One of the common trends in machine learning has been an emphasis on the use of unlabeled data. The argument goes something like “there aren’t many labeled web pages out there, but there are a huge number of web pages, so we must find a way to take advantage of them.” There are several standard approaches for doing this:

  1. Unsupervised Learning. You use only unlabeled data. In a typical application, you cluster the data and hope that the clusters somehow correspond to what you care about.
  2. Semisupervised Learning. You use both unlabeled and labeled data to build a predictor. The unlabeled data influences the learned predictor in some way.
  3. Active Learning. You have unlabeled data and access to a labeling oracle. You interactively choose which examples to label so as to optimize prediction accuracy.

It seems there is a fourth approach worth serious investigation—automated labeling. The approach goes as follows:

  1. Identify some subset of observed values to predict from the others.
  2. Build a predictor.
  3. Use the output of the predictor to define a new prediction problem.
  4. Repeat…

Examples of this sort seem to come up in robotics very naturally. An extreme version of this is:

  1. Predict nearby things given touch sensor output.
  2. Predict medium distance things given the nearby predictor.
  3. Predict far distance things given the medium distance predictor.

Some of the participants in the LAGR project are using this approach.

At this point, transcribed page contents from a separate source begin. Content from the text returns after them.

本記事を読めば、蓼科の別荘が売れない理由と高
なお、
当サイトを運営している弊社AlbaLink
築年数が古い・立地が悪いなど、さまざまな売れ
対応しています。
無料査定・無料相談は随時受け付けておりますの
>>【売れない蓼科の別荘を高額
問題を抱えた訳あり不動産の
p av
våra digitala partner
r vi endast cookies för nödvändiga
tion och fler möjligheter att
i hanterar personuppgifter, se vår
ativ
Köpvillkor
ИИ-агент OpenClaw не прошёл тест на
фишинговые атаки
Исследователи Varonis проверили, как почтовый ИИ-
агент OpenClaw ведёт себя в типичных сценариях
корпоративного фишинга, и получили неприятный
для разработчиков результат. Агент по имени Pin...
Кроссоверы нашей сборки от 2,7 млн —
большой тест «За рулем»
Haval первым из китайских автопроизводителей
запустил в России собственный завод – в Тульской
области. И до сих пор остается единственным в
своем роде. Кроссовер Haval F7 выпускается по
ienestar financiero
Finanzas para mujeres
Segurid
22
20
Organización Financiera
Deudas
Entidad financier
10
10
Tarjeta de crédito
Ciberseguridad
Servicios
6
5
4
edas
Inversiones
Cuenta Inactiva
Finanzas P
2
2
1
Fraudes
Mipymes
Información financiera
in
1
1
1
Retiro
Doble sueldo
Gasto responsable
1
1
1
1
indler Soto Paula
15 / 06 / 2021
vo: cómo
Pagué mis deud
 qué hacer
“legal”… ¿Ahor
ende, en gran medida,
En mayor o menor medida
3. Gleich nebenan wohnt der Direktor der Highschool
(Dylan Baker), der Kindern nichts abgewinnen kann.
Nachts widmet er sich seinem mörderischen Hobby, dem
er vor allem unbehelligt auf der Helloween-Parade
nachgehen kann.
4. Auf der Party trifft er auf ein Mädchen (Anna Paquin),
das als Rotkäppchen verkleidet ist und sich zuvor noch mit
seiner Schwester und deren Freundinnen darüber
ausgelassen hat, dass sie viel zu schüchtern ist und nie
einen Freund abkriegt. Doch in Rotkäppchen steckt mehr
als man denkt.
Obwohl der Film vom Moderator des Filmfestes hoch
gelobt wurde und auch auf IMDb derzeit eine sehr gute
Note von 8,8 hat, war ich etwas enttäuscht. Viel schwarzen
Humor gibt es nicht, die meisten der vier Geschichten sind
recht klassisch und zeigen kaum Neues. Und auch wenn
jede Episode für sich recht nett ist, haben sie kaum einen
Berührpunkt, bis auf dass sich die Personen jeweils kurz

A less extreme version was the DARPA grand challenge winner where the output of a laser range finder was used to form a road-or-not predictor for a camera image.

These automated labeling techniques transform an unsupervised learning problem into a supervised learning problem, which has huge implications: we understand supervised learning much better and can bring to bear a host of techniques.

The set of work on automated labeling is sketchy—right now it is mostly just an observed-as-useful technique for which we have no general understanding. Some relevant bits of algorithm and theory are:

  1. Reinforcement learning to classification reductions which convert rewards into labels.
  2. Cotraining which considers a setting containing multiple data sources. When predictors using different data sources agree on unlabeled data, an inferred label is automatically created.

It’s easy to imagine that undiscovered algorithms and theory exist to guide and use this empirically useful technique.